US protectionism: Significant knock-on effect on trade partners of targeted countries
- Increased protectionism is affecting a large number of economies – both advanced and emerging
- Use of import tariffs by the US has doubled since 2009, with a sharp increase between 2016 and 2018. Nevertheless, these tariffs still only account for one-sixth of protectionist measures in place worldwide
- An indirect effect of higher US import tariffs has been a fall in exports from partner countries to those countries targeted by increased customs duties. Coface’s estimations show that a 1% rise in US import tariffs leads to an average fall of 0.5% in exports from partner countries to the targeted
- The transport (-4.4%) and machinery (-3.7%) sectors are particularly affected
The net number of protectionist measures currently in place throughout the world is 2.5 times higher than in 2010. In most advanced economies (such as the US, Western Europe, Japan, Canada and Australia) and in many of the large emerging countries (Brazil, Argentina and India), the share of imports impacted by protectionist measures is higher than imports benefitting from favourable measures. Nevertheless, several South East Asian countries (such as Vietnam, the Philippines and Cambodia), as well as Russia and a number of Latin American countries (including Mexico, Columbia and Peru) are not following this trend. The increase in customs duties on imports stands out among the protectionist measures. Although these are still somewhat lesser employed than other instruments, their use has doubled in 9 years (16% of the total measures used as of September 2018, compared to 8% in 2009). Unsurprisingly, the acceleration in import tariffs in the United States has been particularly noticeable between 2016 and 2018 – a period during which they rose from 5.4% to 12.5%. This period reflects the turning point in the country’s trade policies, following the election of Donald Trump. At the same time, with the number of regional trade agreements continuing to grow, easing trade barriers is currently the most widely-used instrument for encouraging free trade networks and multinational production chains.

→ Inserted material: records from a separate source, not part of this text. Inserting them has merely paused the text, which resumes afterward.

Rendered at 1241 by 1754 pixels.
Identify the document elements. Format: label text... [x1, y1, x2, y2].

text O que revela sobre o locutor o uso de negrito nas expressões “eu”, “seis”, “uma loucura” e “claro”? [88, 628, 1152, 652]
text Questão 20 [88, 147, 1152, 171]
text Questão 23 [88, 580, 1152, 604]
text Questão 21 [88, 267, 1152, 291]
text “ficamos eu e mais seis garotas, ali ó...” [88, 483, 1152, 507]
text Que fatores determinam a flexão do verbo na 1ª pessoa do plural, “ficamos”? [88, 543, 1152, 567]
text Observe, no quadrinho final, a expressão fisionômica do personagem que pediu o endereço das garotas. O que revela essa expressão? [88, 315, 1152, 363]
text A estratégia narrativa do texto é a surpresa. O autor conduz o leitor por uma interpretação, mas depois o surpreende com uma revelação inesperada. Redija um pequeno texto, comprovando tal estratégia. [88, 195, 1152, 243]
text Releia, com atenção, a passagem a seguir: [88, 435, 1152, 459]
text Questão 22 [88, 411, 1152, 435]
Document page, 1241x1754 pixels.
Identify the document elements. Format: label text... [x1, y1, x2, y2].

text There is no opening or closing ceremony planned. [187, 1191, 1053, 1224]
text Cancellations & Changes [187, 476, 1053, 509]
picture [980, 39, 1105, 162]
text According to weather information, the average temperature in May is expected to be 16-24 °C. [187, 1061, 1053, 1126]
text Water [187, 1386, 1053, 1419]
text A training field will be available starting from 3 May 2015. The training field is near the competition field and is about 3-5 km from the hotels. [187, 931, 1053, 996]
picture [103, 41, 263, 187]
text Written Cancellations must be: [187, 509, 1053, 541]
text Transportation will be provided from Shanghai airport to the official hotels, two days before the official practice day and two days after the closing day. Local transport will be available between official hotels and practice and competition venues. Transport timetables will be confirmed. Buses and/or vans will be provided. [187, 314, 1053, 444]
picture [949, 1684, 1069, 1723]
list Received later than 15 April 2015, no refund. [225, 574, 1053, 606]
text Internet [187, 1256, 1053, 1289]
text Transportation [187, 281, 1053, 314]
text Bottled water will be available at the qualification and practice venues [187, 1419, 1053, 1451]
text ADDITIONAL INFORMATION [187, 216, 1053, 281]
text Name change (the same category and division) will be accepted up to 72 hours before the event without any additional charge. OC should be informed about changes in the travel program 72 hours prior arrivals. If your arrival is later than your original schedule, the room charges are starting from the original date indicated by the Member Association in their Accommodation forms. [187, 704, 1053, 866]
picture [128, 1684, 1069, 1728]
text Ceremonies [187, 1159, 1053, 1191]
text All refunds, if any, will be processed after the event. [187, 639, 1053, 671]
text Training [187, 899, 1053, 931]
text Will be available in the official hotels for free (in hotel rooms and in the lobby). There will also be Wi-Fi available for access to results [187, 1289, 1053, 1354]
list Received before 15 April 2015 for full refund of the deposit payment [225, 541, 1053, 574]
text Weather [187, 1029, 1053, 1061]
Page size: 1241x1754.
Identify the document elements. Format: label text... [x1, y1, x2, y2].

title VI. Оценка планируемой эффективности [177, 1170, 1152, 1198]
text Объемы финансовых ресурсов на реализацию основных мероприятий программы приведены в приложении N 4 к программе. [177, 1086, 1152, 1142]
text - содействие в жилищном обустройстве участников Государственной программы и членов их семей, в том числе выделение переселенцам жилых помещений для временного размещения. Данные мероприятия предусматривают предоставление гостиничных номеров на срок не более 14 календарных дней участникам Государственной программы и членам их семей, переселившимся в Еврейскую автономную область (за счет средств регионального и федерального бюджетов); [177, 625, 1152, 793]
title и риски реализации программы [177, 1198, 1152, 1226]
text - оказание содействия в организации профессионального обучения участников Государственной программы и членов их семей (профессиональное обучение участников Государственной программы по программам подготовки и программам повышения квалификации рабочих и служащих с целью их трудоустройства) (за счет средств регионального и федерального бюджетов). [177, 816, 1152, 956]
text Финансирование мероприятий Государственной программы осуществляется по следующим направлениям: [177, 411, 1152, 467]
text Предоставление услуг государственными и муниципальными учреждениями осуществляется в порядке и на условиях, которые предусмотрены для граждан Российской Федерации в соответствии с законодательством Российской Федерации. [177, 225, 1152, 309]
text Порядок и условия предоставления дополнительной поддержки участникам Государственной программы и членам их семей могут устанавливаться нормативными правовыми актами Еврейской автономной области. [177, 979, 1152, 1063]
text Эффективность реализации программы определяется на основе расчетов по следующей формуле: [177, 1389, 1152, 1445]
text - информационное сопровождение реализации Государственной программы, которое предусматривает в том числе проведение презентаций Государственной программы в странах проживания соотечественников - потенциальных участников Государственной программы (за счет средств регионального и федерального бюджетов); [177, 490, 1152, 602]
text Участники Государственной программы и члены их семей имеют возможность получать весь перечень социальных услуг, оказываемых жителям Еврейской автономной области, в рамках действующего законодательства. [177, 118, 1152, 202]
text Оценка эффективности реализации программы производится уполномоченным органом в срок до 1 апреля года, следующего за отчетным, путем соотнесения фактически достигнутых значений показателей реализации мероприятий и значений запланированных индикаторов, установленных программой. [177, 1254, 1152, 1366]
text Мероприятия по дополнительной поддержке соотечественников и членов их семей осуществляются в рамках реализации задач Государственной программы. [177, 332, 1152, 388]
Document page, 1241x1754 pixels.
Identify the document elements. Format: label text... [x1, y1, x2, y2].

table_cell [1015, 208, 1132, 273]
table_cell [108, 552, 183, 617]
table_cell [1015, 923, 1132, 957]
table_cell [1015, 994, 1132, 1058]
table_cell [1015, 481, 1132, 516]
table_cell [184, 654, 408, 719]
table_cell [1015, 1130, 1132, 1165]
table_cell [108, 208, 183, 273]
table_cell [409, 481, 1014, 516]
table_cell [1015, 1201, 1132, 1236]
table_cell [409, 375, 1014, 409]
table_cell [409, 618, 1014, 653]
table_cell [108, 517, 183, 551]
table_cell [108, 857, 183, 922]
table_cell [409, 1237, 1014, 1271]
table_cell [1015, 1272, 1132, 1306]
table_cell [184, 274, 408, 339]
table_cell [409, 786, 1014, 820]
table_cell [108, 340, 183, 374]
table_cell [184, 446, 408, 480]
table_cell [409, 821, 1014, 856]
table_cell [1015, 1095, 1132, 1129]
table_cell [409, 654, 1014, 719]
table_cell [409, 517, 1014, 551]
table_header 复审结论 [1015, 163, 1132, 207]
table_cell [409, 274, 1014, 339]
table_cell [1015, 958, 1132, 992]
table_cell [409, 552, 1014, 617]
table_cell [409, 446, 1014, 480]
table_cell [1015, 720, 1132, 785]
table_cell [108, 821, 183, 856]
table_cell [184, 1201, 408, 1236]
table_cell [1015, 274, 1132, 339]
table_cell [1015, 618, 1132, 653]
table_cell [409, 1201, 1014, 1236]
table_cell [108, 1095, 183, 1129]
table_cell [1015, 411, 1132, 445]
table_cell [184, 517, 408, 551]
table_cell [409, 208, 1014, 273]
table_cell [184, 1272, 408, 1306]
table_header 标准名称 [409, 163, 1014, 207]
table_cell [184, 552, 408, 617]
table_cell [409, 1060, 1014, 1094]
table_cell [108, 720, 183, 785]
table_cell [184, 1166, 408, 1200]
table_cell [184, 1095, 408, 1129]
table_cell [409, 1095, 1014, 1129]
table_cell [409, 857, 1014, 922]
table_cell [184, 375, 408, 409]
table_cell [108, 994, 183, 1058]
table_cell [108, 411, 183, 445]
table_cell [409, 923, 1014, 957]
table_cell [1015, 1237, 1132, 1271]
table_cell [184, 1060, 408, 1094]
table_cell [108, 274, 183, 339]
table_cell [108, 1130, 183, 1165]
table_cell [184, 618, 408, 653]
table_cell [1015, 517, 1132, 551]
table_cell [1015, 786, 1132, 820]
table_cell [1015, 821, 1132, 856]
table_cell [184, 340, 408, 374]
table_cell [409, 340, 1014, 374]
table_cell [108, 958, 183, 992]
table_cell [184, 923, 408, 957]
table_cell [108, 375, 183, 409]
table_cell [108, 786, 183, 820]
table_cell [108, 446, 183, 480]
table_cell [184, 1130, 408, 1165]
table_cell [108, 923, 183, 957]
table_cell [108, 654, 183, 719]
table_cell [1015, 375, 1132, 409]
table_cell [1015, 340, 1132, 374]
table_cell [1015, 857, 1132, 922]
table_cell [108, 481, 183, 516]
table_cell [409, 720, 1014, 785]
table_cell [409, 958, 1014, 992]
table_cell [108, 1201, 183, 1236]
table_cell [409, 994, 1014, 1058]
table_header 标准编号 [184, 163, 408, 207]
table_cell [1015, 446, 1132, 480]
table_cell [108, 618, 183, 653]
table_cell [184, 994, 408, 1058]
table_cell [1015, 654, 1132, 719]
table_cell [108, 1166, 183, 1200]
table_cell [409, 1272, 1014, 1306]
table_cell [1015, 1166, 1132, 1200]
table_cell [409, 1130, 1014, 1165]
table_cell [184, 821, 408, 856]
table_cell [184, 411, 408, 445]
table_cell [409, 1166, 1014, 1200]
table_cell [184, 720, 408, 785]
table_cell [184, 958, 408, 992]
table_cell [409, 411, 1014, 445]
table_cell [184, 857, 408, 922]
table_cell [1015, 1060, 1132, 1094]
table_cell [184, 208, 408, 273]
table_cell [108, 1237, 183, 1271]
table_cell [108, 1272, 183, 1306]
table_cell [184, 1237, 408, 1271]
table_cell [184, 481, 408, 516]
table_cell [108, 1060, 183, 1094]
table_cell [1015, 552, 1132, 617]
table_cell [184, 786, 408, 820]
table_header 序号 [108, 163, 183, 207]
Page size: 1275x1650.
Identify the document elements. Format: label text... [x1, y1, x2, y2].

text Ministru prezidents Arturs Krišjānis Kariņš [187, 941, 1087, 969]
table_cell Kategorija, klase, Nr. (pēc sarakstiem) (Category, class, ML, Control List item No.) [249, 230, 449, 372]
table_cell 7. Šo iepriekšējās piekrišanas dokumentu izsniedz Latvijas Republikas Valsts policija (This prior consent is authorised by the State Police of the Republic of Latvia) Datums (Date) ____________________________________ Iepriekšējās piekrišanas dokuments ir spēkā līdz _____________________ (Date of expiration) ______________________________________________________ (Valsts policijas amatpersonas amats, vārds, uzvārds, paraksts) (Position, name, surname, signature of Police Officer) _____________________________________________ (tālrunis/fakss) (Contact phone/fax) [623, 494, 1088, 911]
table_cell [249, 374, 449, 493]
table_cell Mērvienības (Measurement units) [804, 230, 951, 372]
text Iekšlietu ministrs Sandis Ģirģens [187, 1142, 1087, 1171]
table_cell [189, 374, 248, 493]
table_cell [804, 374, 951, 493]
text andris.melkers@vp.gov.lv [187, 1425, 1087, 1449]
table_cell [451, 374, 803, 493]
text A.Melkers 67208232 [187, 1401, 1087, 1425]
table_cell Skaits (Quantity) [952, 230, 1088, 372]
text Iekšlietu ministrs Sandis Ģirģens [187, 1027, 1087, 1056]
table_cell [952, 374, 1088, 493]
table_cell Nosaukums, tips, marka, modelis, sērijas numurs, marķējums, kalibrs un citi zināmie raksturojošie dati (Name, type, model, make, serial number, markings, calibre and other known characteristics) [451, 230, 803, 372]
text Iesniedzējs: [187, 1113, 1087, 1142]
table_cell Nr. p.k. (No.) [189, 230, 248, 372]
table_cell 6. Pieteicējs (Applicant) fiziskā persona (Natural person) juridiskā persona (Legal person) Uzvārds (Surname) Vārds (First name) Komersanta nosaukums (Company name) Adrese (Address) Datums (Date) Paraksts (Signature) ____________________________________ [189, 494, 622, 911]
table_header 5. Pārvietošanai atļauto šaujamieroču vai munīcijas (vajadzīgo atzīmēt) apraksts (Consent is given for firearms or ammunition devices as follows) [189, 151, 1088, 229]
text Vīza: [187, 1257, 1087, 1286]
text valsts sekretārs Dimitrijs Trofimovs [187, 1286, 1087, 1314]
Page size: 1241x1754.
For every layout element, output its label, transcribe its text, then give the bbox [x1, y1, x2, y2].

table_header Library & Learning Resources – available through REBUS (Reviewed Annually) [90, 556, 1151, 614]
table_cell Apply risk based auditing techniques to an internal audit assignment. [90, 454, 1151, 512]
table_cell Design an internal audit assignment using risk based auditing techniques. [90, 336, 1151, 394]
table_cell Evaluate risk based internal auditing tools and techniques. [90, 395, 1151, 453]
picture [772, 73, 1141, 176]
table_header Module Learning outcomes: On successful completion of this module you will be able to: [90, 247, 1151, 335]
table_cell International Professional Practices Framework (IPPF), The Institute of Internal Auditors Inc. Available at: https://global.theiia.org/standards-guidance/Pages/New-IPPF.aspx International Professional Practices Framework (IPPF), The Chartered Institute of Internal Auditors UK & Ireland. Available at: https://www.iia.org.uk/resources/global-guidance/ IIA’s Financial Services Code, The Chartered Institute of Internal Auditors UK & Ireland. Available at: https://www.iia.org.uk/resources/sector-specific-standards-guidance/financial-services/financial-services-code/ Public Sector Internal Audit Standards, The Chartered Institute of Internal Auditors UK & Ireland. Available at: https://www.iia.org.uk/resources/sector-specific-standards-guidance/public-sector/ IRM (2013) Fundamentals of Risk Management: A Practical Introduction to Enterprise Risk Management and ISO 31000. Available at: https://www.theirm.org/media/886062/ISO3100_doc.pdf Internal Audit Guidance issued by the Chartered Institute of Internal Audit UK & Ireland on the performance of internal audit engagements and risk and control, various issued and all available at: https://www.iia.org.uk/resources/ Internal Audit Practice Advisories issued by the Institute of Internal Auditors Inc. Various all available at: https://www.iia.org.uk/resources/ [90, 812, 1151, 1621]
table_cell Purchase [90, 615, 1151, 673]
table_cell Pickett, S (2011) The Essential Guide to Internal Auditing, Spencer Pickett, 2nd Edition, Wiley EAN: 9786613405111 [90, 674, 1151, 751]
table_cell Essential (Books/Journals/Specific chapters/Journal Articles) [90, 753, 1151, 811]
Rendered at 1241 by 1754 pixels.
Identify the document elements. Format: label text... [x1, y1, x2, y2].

Increased protectionism, triggered by the recent rise in US customs duties, is giving rise to concern that many of the countries involved in production chains will be impacted by knock-on effects. In addition to the direct effects, Coface has identified indirect negative impacts of tariff increases on the value-added exports of 12 business sectors, in 63 countries. A one percentage point rise in US tariff barriers, to any given country, results in a 0.46% decline in value-added exports from a partner country to the country targeted by the customs duties (all things being equal). When this estimation is limited to manufacturing sectors, the fall would be 0.6%.
"The indirect effects on the value-added exports of partners that trade with the countries targeted by US tariffs are significant – although, unsurprisingly, lower than the direct impacts” commented Julien Marcilly, Coface Chief Economist. “This can be explained by the fact that partner countries may redirect some of their exports to other US supplier countries that are not affected by tariff barriers. This would make it possible for partner countries to mitigate the contagion effect on intermediate goods exported by partner countries.”
The indirect impacts are particularly prevalent in the transport sector (which includes the automobile industry), as it involves a complex multinational production chain. If US tariffs on the transport sector for a targeted country are increased by one percentage point, this could lead to an average fall of 4.4% in a partner country’s added value exports to the country concerned. As an example, Germany, Japan and the United States are the three countries most impacted by the indirect effects of US tariff barriers on Chinese automobile exports. The machinery, mining and paper-wood sectors are also affected, with elasticities of -3.1%, -3.1% and -2.4% respectively. As regards the electronics sector (-1.4%), Vietnam, South Korea, Japan, Taiwan and Thailand will be the biggest victims of the indirect effects of US tariffs on Chinese phone exports. Conversely, the indirect impacts are lower for food products and relatively insignificant for metals, chemicals and agricultural products.